Die warme, einlullende Glaskugel dieser pazifistischen
Hypermoralutopie ist in ihrer Abschottung und ihrem expansiven Mantra
nicht mehr sicher. Erste Risse verteilen sich langsam über sie.
Risse des Protestes, Risse des Nationalismus. Doch bis das Glas der
Harmonie endgültig zerspringt, ist es noch nicht zu spät. Mit dem
richtigen Werkzeug, dem der Antithetik, kann der Schaden behoben
werden. Behoben, dass aus Rissen Spalten, aus Spalten Kluften und aus
Kluften Scherben werden. Behoben, dass unsere Gesellschaft zu einer
Gesellschaft im Scherbenhaufen wird. Die Einsicht in die
Notwendigkeit einer Differenz von „Wir“ und „Sie“ ist der
Klebstoff, der den Scherben der Disharmonie den Weg versperrt.

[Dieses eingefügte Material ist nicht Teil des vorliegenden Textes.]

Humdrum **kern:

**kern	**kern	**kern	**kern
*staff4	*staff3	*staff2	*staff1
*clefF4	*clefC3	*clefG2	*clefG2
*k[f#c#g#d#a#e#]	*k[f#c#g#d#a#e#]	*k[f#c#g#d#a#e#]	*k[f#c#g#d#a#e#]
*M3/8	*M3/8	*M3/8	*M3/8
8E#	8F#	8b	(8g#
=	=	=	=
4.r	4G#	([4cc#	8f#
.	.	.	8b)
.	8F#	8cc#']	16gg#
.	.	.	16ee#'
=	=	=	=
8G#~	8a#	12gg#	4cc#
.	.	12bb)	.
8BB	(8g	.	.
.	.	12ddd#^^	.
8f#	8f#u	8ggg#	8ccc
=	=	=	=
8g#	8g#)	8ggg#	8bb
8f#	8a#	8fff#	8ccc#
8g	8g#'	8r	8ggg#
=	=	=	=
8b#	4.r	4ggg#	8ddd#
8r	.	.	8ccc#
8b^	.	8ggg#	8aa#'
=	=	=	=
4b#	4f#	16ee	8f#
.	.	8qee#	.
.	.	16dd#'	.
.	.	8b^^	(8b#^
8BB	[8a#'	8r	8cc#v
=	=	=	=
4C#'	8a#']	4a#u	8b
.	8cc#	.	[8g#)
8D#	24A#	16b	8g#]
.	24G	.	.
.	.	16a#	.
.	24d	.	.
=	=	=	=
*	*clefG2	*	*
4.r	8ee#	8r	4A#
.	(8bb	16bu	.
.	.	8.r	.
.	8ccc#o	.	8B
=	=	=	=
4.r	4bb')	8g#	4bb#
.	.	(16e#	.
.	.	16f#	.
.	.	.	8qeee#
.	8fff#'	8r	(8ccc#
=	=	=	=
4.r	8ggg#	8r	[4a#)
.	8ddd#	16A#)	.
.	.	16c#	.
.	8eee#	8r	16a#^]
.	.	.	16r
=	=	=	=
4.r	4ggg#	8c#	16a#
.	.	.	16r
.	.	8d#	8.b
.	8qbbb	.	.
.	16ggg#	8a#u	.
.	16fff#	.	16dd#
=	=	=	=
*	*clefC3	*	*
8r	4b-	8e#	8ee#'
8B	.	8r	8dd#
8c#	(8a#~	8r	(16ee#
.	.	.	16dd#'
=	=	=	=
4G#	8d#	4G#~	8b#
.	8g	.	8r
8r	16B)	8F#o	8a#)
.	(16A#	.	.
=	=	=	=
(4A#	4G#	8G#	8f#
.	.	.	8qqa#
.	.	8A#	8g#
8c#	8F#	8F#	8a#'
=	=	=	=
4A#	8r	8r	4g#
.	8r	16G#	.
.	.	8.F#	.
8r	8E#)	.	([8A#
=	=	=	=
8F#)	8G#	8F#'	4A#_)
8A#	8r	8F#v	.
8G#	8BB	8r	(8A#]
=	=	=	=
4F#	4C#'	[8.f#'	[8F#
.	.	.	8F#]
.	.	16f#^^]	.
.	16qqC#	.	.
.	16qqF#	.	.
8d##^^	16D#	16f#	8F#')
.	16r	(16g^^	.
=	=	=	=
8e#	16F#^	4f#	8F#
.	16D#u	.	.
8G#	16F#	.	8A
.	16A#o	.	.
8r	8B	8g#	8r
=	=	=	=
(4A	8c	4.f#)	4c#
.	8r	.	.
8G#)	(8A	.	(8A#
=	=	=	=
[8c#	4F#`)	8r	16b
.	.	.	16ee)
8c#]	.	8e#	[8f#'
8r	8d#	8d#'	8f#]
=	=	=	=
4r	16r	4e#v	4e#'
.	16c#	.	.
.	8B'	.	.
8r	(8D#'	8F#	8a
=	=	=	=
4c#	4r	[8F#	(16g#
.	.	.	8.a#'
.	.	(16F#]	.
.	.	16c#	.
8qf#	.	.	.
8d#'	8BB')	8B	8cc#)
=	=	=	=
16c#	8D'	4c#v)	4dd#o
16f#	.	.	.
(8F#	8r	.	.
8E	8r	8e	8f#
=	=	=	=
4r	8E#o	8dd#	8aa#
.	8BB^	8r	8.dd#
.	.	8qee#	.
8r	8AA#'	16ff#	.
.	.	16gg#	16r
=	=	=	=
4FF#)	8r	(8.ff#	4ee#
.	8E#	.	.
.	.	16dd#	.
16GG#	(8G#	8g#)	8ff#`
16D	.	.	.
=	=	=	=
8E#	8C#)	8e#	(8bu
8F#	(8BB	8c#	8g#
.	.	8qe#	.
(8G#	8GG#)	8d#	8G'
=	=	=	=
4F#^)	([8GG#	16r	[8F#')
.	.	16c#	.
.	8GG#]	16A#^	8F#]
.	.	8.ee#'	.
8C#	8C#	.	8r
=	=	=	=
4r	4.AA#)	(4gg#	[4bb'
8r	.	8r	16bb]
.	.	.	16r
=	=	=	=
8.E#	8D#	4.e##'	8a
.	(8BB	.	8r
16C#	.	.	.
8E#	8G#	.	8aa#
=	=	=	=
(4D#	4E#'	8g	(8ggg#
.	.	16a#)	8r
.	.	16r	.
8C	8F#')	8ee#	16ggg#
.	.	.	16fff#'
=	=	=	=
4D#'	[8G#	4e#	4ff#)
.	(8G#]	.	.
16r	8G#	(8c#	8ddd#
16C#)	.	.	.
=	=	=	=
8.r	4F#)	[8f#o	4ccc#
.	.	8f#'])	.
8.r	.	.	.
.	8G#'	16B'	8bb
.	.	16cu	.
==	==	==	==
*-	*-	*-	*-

Auf politisch-debattierender Ebene bedeutet dies das notwendige
Erwachen des hitzigen Schlagabtausch, des polarisierenden Diskurses
aus ihrem Dornröschenschlaf. Gerade dieser fehlende wortgewaltig
antagonistische Austausch des hitzigen Wortes exemplifiziert das
einheitsstiftende Moment, und nicht der supranationale,
verschwisterte Wille, wie es die Hypermoralisten propagieren. Das
leidenschaftlich Trennende ist paradoxerweise das vernünftig
Einigende.
Ob dieses Differente inhaltlich mit nationalistischen oder
ausländerfeindlichen Gedanken gefüllt wird, oder mit einer
Alternativen zu dieser Alternative, bleibt uns überlassen.
Füllmaterial liefert uns die Welt - wie das politische Geschehen
tagtäglich zeigt - zu Genüge. Faktum ist und bleibt, dass die Zeit
nach einer den Antagonismus lückenfüllenden Alternativen ruft und
sich gegen die vereinnahmende Verabsolutierung des „Wir“
auflehnt.
Diese Auflehnung erleben wir gerade. Es ist eine Auflehnung des
partikularen, individuellen Willens gegen den hypermoralisierenden,
kollektiven Willen. Es ist eine Auflehnung von „Wir“ gegen „Sie“.
Es ist eine Auflehnung des vergessenen „Ostens“ gegen den
selbstvergessenen „Westen.
Aber bleiben wir optimistisch: „Wir schaffen das“!